Source Beauty and disruption
The increase in e-commerce comes from rising internet penetration rates, driven by connected and digitally savvy millennials. Several platforms, both locally and internationally, such as the direct-to-consumer beauty platform Source Beauty, have disrupted the beauty industry in the region to drive their growth by truly connecting with their customers.
By being aware of the changing consumer behaviour trends in the e-commerce landscape, service providers like Source Beauty are continually fostering customer engagement with a community they have created. The customer service team, along with the editorial and marketing teams, respond to each comment and direct message, making customers feel listened to.
Lydia Schoonderbeek, the founder and CEO of Source Beauty, said:
“Egypt has traditionally been a price-driven market. After devaluation and high inflation rates, people have become much more price sensitive. People are consuming less and are shifting away from imported products due to price, accessibility and inconsistency in supply. As a result, they’re looking for local alternatives.”
In line with its digital transformation and financial inclusion agenda, the Egyptian government has set in place directives to raise the limit for electronic payments for individuals via mobile phones to EGP30,000 (USD1,905) per day, and EGP100,000 (USD6,350) per month, since March 2020. Traditionally, 70% of online purchases were cash on delivery, which has proven to be a major challenge to e-commerce growth throughout the region. This preference has changed to credit card payments, increasing to 30% from 16% due to the spread of Covid-19, but it remains to be seen whether purchasing behaviors will be affected in the long term.

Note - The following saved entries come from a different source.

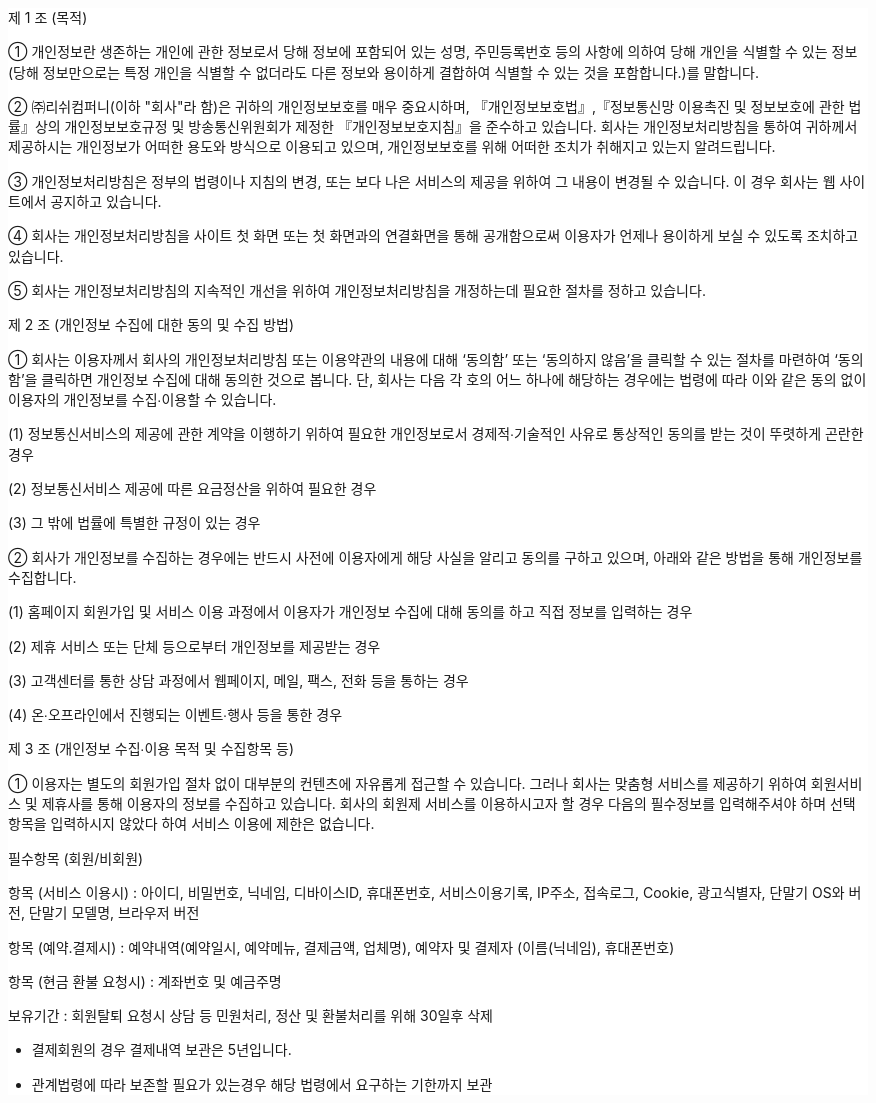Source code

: 제 1 조 (목적)

① 개인정보란 생존하는 개인에 관한 정보로서 당해 정보에 포함되어 있는 성명, 주민등록번호 등의 사항에 의하여 당해 개인을 식별할 수 있는 정보(당해 정보만으로는 특정 개인을 식별할 수 없더라도 다른 정보와 용이하게 결합하여 식별할 수 있는 것을 포함합니다.)를 말합니다.

② ㈜리쉬컴퍼니(이하 "회사"라 함)은 귀하의 개인정보보호를 매우 중요시하며, 『개인정보보호법』,『정보통신망 이용촉진 및 정보보호에 관한 법률』상의 개인정보보호규정 및 방송통신위원회가 제정한 『개인정보보호지침』을 준수하고 있습니다. 회사는 개인정보처리방침을 통하여 귀하께서 제공하시는 개인정보가 어떠한 용도와 방식으로 이용되고 있으며, 개인정보보호를 위해 어떠한 조치가 취해지고 있는지 알려드립니다.

③ 개인정보처리방침은 정부의 법령이나 지침의 변경, 또는 보다 나은 서비스의 제공을 위하여 그 내용이 변경될 수 있습니다. 이 경우 회사는 웹 사이트에서 공지하고 있습니다.

④ 회사는 개인정보처리방침을 사이트 첫 화면 또는 첫 화면과의 연결화면을 통해 공개함으로써 이용자가 언제나 용이하게 보실 수 있도록 조치하고 있습니다.

⑤ 회사는 개인정보처리방침의 지속적인 개선을 위하여 개인정보처리방침을 개정하는데 필요한 절차를 정하고 있습니다.

 

제 2 조 (개인정보 수집에 대한 동의 및 수집 방법)

① 회사는 이용자께서 회사의 개인정보처리방침 또는 이용약관의 내용에 대해 ‘동의함’ 또는 ‘동의하지 않음’을 클릭할 수 있는 절차를 마련하여 ‘동의함’을 클릭하면 개인정보 수집에 대해 동의한 것으로 봅니다. 단, 회사는 다음 각 호의 어느 하나에 해당하는 경우에는 법령에 따라 이와 같은 동의 없이 이용자의 개인정보를 수집∙이용할 수 있습니다.

 (1) 정보통신서비스의 제공에 관한 계약을 이행하기 위하여 필요한 개인정보로서 경제적∙기술적인 사유로 통상적인 동의를 받는 것이 뚜렷하게 곤란한 경우

 (2) 정보통신서비스 제공에 따른 요금정산을 위하여 필요한 경우

 (3) 그 밖에 법률에 특별한 규정이 있는 경우

 

② 회사가 개인정보를 수집하는 경우에는 반드시 사전에 이용자에게 해당 사실을 알리고 동의를 구하고 있으며, 아래와 같은 방법을 통해 개인정보를 수집합니다.

 (1) 홈페이지 회원가입 및 서비스 이용 과정에서 이용자가 개인정보 수집에 대해 동의를 하고 직접 정보를 입력하는 경우

 (2) 제휴 서비스 또는 단체 등으로부터 개인정보를 제공받는 경우

 (3) 고객센터를 통한 상담 과정에서 웹페이지, 메일, 팩스, 전화 등을 통하는 경우

 (4) 온∙오프라인에서 진행되는 이벤트∙행사 등을 통한 경우

 

제 3 조 (개인정보 수집∙이용 목적 및 수집항목 등)

① 이용자는 별도의 회원가입 절차 없이 대부분의 컨텐츠에 자유롭게 접근할 수 있습니다. 그러나 회사는 맞춤형 서비스를 제공하기 위하여 회원서비스 및 제휴사를 통해 이용자의 정보를 수집하고 있습니다. 회사의 회원제 서비스를 이용하시고자 할 경우 다음의 필수정보를 입력해주셔야 하며 선택항목을 입력하시지 않았다 하여 서비스 이용에 제한은 없습니다.

 

필수항목 (회원/비회원)

항목 (서비스 이용시) : 아이디, 비밀번호, 닉네임, 디바이스ID, 휴대폰번호, 서비스이용기록, IP주소, 접속로그, Cookie, 광고식별자, 단말기 OS와 버전, 단말기 모델명, 브라우저 버전

항목 (예약.결제시) : 예약내역(예약일시, 예약메뉴, 결제금액, 업체명), 예약자 및 결제자 (이름(닉네임), 휴대폰번호)

항목 (현금 환불 요청시) : 계좌번호 및 예금주명 

보유기간 : 회원탈퇴 요청시 상담 등 민원처리, 정산 및 환불처리를 위해 30일후 삭제 

- 결제회원의 경우 결제내역 보관은 5년입니다. 

- 관계법령에 따라 보존할 필요가 있는경우 해당 법령에서 요구하는 기한까지 보관

 

 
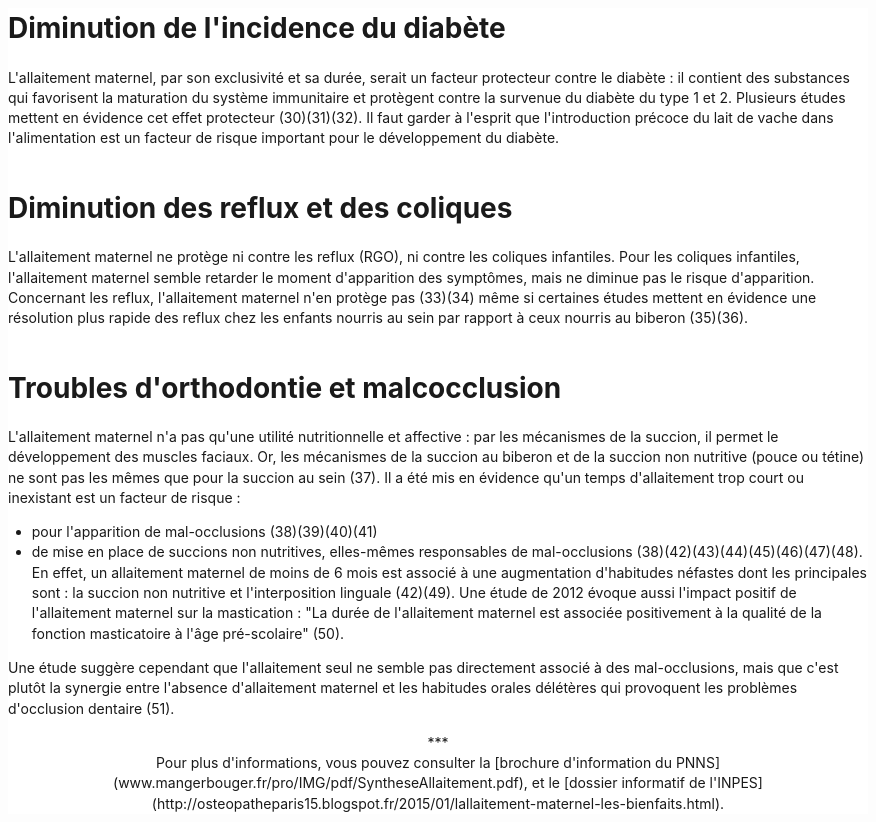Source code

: 

# Diminution de l'incidence du diabète

L'allaitement maternel, par son exclusivité et sa durée, serait un facteur protecteur contre le diabète : il contient des substances qui favorisent la maturation du système immunitaire et protègent contre la survenue du diabète du type 1 et 2. Plusieurs études mettent en évidence cet effet protecteur (30)(31)(32).
Il faut garder à l'esprit que l'introduction précoce du lait de vache dans l'alimentation est un facteur de risque important pour le développement du diabète.


# Diminution des reflux et des coliques

L'allaitement maternel ne protège ni contre les reflux (RGO), ni contre les coliques infantiles.
Pour les coliques infantiles, l'allaitement maternel semble retarder le moment d'apparition des symptômes, mais ne diminue pas le risque d'apparition.
Concernant les reflux, l'allaitement maternel n'en protège pas (33)(34) même si certaines études mettent en évidence une résolution plus rapide des reflux chez les enfants nourris au sein par rapport à ceux nourris au biberon (35)(36).


# Troubles d'orthodontie et malcocclusion

L'allaitement maternel n'a pas qu'une utilité nutritionnelle et affective : par les mécanismes de la succion, il permet le développement des muscles faciaux. Or, les mécanismes de la succion au biberon et de la succion non nutritive (pouce ou tétine) ne sont pas les mêmes que pour la succion au sein (37).
Il a été mis en évidence qu'un temps d'allaitement trop court ou inexistant est un facteur de risque  :
- pour l'apparition de mal-occlusions (38)(39)(40)(41)
- de mise en place de succions non nutritives, elles-mêmes responsables de mal-occlusions (38)(42)(43)(44)(45)(46)(47)(48). En effet, un allaitement maternel de moins de 6 mois est associé à une augmentation d'habitudes néfastes dont les principales sont : la succion non nutritive et l'interposition linguale (42)(49).
Une étude de 2012 évoque aussi l'impact positif de l'allaitement maternel sur la mastication : "La durée de l'allaitement maternel est associée positivement à la qualité de la fonction masticatoire à l'âge pré-scolaire" (50).

Une étude suggère cependant que l'allaitement seul ne semble pas directement associé à des mal-occlusions, mais que c'est plutôt la synergie entre l'absence d'allaitement maternel et les habitudes orales délétères qui provoquent les problèmes d'occlusion dentaire (51).



<center> *** </Center>





<center>
Pour plus d'informations, vous pouvez consulter la [brochure d'information du PNNS](www.mangerbouger.fr/pro/IMG/pdf/SyntheseAllaitement.pdf), et le [dossier informatif de l'INPES](http://osteopatheparis15.blogspot.fr/2015/01/lallaitement-maternel-les-bienfaits.html).
</center>
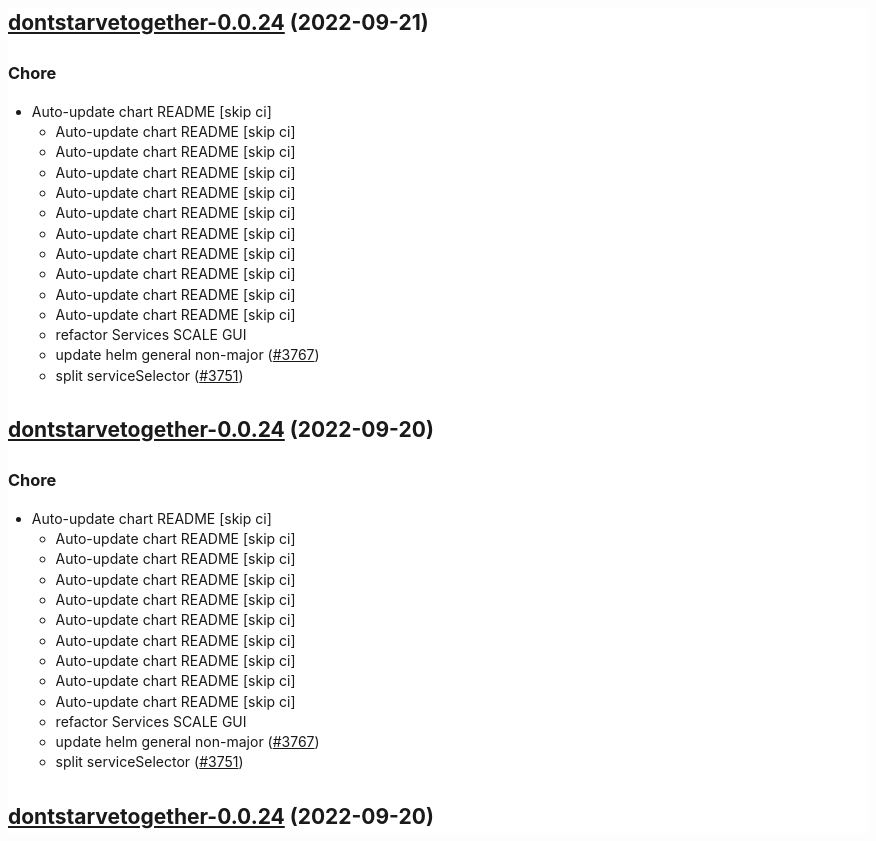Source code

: 


## [dontstarvetogether-0.0.24](https://github.com/truecharts/charts/compare/dontstarvetogether-0.0.23...dontstarvetogether-0.0.24) (2022-09-21)

### Chore

- Auto-update chart README [skip ci]
  - Auto-update chart README [skip ci]
  - Auto-update chart README [skip ci]
  - Auto-update chart README [skip ci]
  - Auto-update chart README [skip ci]
  - Auto-update chart README [skip ci]
  - Auto-update chart README [skip ci]
  - Auto-update chart README [skip ci]
  - Auto-update chart README [skip ci]
  - Auto-update chart README [skip ci]
  - Auto-update chart README [skip ci]
  - refactor Services SCALE GUI
  - update helm general non-major ([#3767](https://github.com/truecharts/charts/issues/3767))
  - split serviceSelector ([#3751](https://github.com/truecharts/charts/issues/3751))




## [dontstarvetogether-0.0.24](https://github.com/truecharts/charts/compare/dontstarvetogether-0.0.23...dontstarvetogether-0.0.24) (2022-09-20)

### Chore

- Auto-update chart README [skip ci]
  - Auto-update chart README [skip ci]
  - Auto-update chart README [skip ci]
  - Auto-update chart README [skip ci]
  - Auto-update chart README [skip ci]
  - Auto-update chart README [skip ci]
  - Auto-update chart README [skip ci]
  - Auto-update chart README [skip ci]
  - Auto-update chart README [skip ci]
  - Auto-update chart README [skip ci]
  - refactor Services SCALE GUI
  - update helm general non-major ([#3767](https://github.com/truecharts/charts/issues/3767))
  - split serviceSelector ([#3751](https://github.com/truecharts/charts/issues/3751))




## [dontstarvetogether-0.0.24](https://github.com/truecharts/charts/compare/dontstarvetogether-0.0.23...dontstarvetogether-0.0.24) (2022-09-20)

The CEO of Source Beauty further added that, the company had seen substantial growth thanks to the COVID-19 global pandemic, with existing and new customers wanting to limit in-person beauty services and adhering to social distancing and mask-wearing requirements. Beauty customers, she says were changing spending habits, moving towards products that allow them to recreate the salon experience in their homes and protect them from the potential impact of an increasingly digital lifestyle. Finally, she believes they have seen customers prioritising skincare and haircare purchases over makeup.
The question is, ‘Is anyone in Egypt going to buy beauty products online?’. Who thought people would buy books on the internet from a website called Amazon! Well, the answer seems to be YES. Consumer spending in Egypt on non-essential goods has reached EGP 3.90bn in 2020 and is set to reach 8.81bn in 2021, according to FitchSolution’s 2021 Report.
According to the Egyptian e-commerce beauty company, Source Beauty, it believes that the world is in an era where consumers are looking to associate with brands and not products, to make their beauty purchasing decisions and this is where homegrown brands like theirs will doubtlessly lead to economic growth in Egypt.